On 08.02.2012 21:05, Hadley Wickham wrote:
2012/2/8 Uwe Ligges<lig...@statistik.tu-dortmund.de>:
On 08.02.2012 19:36, Hadley Wickham wrote:
I wonder it works that far. It won't for me on Windows nor Linux, because
system2 passes the whole thing shQuoted to the shell. Hence it is highly
shell dependent what happens with the ill formed command.
Well I was using the env argument to system2, which claims to be
cross-platform (at least for R and make). This command:
R_LIBS=/Users/hadley/R-dev R CMD INSTALL aL3xa-rapport-08e68ca/
is ok, isn't it?
You haven't said you were using the env argument, have you? If so, I missed
that part. I assumed you were specifying the above as the "command"
argument.
Hmmm, former message not quoted, as we ask in the posting guide. Where is
the reproducible example?
We seem to be having a bit of a communication breakdown. This is the
code that I run from the command line (on mac os x):
R_LIBS=/Users/hadley/R-dev R CMD INSTALL aL3xa-rapport-08e68ca/
# Desktop : R_LIBS=/Users/hadley/R-dev R CMD INSTALL aL3xa-rapport-08e68ca/
# * installing to library ‘/Users/hadley/R’
# ERROR: dependency ‘ascii’ is not available for package ‘rapport’
But:
ls /Users/hadley/R-dev/
# HandyStuff animation biOps mcmcTools mvbutils quantreg testthat
# SparseM ascii ggplot2 mturkr nstest scales whisker
It's hard to provide a reproducible example because it depends on
exactly what package you have installed where, but I had hoped that
this would at least illustrate my problem - R CMD install doesn't seem
to be respecting R_LIBS. I'm trying to understand whether this is a
bug, or something I don't understand correctly about R CMD INSTALL.
That's right, then you want (under Linux alikes):
system2("R", "CMD INSTALL package_version.tar.gz", env="R_LIBS=lib")
obviously.
Under Windows, you have to construct the shell command:
"set R_LIBS=lib& R CMD INSTALL package_version.tar.gz"

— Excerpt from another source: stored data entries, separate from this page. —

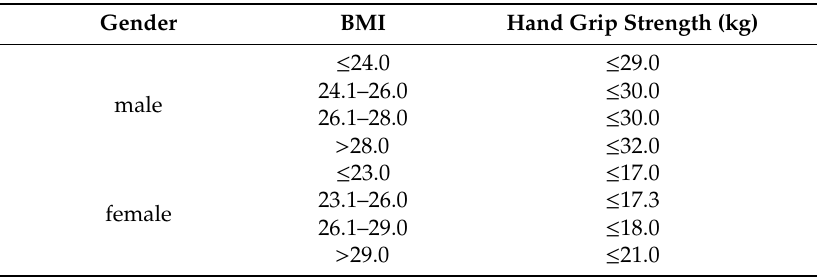
Table 3. BMI adaption: Cut-o ff values hand grip strength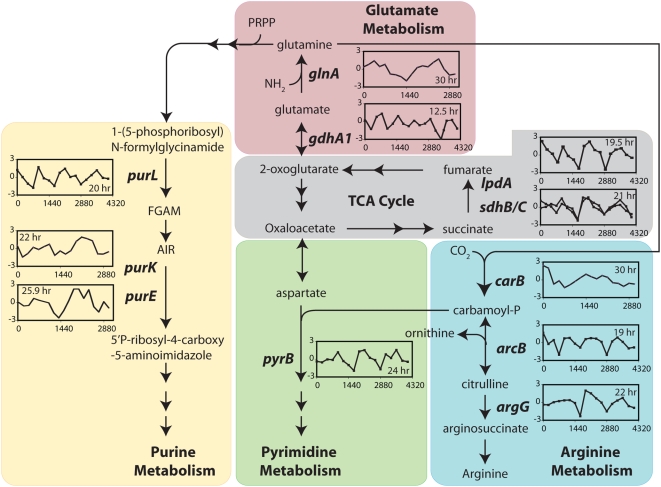
Periodic expression of genes in five linked processes.Integrated analysis of transcriptional changes from a physiological context identified periodic expression of genes encoding key steps in energy production (TCA cycle and arginine metabolism), C- and N- assimilation (glutamate and arginine metabolism) and nucleotide biosynthesis. The inset graphs show transcriptional profiles (log10 ratios) of gene with a specific period.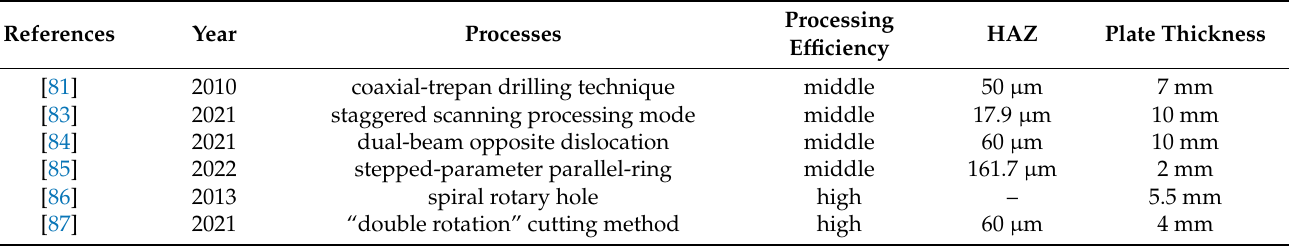
Table 3. Processing process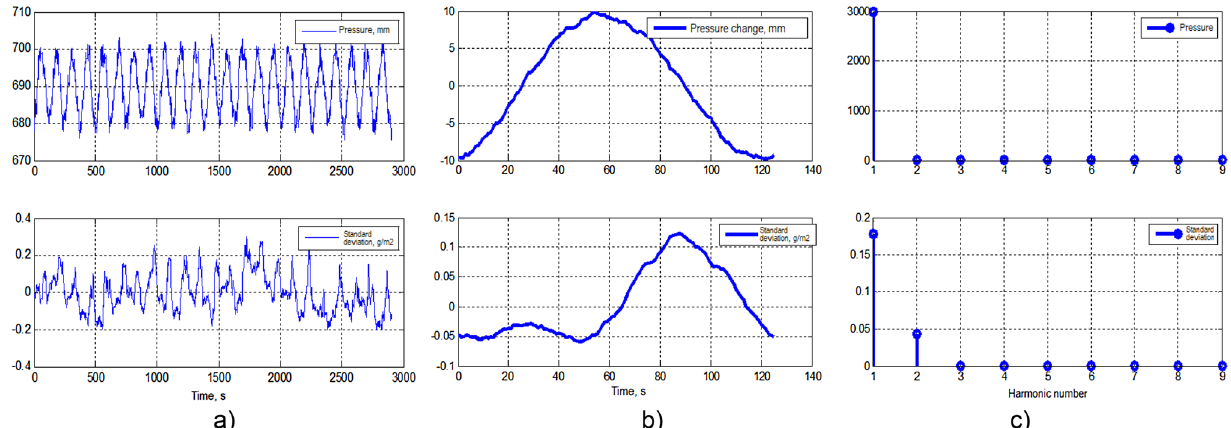
chronous accumulation of input and output signals; c results of harmonic analysis of input and output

To clarify, system2 doesn't work in windows?
It does.
> The system2
documentation has: " On Windows, ‘env’ is currently only supported for
commands such as ‘R’ and ‘make’ which accept environment variables on
their command line."
Yes, but "R CMD INSTALL" does not accept those variables in the command
line. This could perhaps be improved given someone finds some time to do it.